_TASK DESCRIPTION_
Before copying, set the pictures aside; then repeat every line below verbatim.
#### SOURCE DATA ####
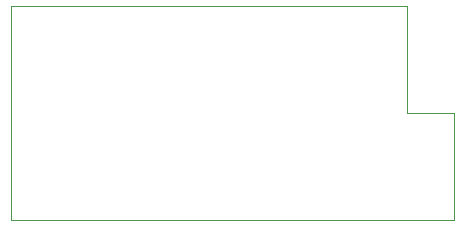
<source format=gko>
G04 EasyPC Gerber Version 20.0.2 Build 4112 *
G04 #@! TF.Part,Single*
%FSLAX24Y24*%
%MOIN*%
%ADD111C,0.00000*%
X0Y0D02*
D02*
D111*
X621Y7708D02*
X13810D01*
Y4115*
X15385*
Y572*
X621*
Y7708*
X0Y0D02*
M02*

</source>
####
_RESPONSE AREA_
<source format=gko>
G04 EasyPC Gerber Version 20.0.2 Build 4112 *
G04 #@! TF.Part,Single*
%FSLAX24Y24*%
%MOIN*%
%ADD111C,0.00000*%
X0Y0D02*
D02*
D111*
X621Y7708D02*
X13810D01*
Y4115*
X15385*
Y572*
X621*
Y7708*
X0Y0D02*
M02*

</source>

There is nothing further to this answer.